Given the widespread use of atrazine in commercial agriculture, much study has been devoted to potential environmental intoxication by this chemical and any health issues related to chronic, low-dose exposure, such as carcinogenesis and endocrine disruption. Thus, relatively fewer studies using dosages that might be encountered in a situation of acute toxicity are available. Regulatory agencies within the United States consider atrazine as only mildly acutely toxic for laboratory animals exposed via the oral route, with LD₅₀ values for adult rats exposed via oral gavage of 672–1,471 mg/kg, depending on the sex of rat and the study cited. ¹

The mechanism of action of atrazine is not fully understood; however, studies suggest that atrazine may cause toxicity via cellular oxidative stress and mitochondrial dysfunction. In a review of studies using biomarkers of oxidative stress in organisms treated with atrazine or the related triazine herbicide terbuthylazine, the authors concluded that, in general, rodent studies supported the idea that atrazine compromised antioxidant enzyme systems. ¹² Studies included in that review used dosages of <0.1–400 mg/kg, indicating that some studies were meant to model chronic, low-dose exposure, whereas others approached situations similar to acute, high-dose exposure. ¹² Studies reported in 2017 and 2018 using quail as an animal model have investigated organ-specific responses to atrazine at levels up to 500 mg/kg. In these studies, the authors concluded that atrazine induced mitochondrial dysfunction and oxidative stress in the kidney and liver via modulating the Nrf2 pathway, and in the cerebrum via activation of the NXR response.^10,13,14 Thus, multi-organ mitochondrial dysfunction and oxidative stress likely contribute to acute toxicity in cases of high-dose atrazine ingestion.

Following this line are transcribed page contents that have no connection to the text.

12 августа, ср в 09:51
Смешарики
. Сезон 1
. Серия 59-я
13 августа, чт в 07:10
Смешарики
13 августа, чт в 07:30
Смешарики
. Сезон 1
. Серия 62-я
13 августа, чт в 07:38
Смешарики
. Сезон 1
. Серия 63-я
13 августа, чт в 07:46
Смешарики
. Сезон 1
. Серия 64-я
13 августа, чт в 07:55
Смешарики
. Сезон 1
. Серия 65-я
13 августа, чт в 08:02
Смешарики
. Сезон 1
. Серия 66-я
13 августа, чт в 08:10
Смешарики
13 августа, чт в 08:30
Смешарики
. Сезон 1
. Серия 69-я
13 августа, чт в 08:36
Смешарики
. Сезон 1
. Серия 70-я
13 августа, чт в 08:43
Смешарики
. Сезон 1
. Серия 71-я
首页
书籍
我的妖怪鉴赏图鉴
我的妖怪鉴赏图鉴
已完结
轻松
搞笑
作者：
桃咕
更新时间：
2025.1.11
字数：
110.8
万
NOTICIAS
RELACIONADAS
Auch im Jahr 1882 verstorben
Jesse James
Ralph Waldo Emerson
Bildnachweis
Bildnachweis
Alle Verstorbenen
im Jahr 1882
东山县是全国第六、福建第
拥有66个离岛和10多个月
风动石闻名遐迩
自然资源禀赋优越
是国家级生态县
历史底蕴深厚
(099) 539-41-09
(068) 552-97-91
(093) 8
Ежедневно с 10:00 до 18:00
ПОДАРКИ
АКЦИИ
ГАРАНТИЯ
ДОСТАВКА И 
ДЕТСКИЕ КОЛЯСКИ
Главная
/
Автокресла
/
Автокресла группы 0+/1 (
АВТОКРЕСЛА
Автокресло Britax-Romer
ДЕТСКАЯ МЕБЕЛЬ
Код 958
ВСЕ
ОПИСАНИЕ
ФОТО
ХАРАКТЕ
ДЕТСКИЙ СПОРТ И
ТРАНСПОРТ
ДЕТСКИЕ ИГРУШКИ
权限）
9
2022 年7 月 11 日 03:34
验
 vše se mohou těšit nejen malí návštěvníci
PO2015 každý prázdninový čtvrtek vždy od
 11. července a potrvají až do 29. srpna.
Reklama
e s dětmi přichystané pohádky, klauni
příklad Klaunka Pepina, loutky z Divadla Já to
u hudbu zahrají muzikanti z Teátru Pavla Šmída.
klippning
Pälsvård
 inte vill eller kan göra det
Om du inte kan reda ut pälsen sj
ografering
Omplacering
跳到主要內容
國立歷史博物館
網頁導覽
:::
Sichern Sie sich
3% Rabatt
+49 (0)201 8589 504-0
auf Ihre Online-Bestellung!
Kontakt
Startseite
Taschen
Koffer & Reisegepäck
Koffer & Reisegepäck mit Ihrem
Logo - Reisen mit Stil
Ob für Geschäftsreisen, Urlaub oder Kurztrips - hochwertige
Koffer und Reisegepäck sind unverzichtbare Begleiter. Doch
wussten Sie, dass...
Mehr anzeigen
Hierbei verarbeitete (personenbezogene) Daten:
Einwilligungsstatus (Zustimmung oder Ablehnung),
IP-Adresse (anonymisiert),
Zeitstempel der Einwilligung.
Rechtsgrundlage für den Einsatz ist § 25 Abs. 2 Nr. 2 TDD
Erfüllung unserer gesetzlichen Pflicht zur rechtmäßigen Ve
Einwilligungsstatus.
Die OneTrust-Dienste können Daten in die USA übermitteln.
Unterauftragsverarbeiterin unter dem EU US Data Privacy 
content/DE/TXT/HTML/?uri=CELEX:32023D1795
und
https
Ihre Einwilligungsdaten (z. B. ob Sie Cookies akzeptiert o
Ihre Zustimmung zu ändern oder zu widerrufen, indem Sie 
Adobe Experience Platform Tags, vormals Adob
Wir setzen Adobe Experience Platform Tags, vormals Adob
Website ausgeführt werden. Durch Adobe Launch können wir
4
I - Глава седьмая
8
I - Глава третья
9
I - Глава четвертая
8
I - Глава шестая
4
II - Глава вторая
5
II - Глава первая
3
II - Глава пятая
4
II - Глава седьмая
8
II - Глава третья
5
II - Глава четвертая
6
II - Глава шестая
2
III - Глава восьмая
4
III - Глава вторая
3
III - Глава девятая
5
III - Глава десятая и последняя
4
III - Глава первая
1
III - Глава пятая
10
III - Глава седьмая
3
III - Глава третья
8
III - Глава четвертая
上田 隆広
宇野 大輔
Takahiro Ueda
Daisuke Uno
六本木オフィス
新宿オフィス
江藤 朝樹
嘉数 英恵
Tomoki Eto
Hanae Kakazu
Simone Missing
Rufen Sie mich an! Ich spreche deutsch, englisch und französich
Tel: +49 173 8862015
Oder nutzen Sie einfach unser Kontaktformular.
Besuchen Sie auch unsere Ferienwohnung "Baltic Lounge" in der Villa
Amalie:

We have documented here that the qualitative, multi-residue GC-MS method validated for the detection of pesticides and other chemical analytes can isolate and confirm the presence of atrazine in liver and rumen contents. Given the reported clinical signs and gross lesions, as well as detection of atrazine within the clinical samples, atrazine intoxication was considered the likely cause of death and clinical signs observed in this herd.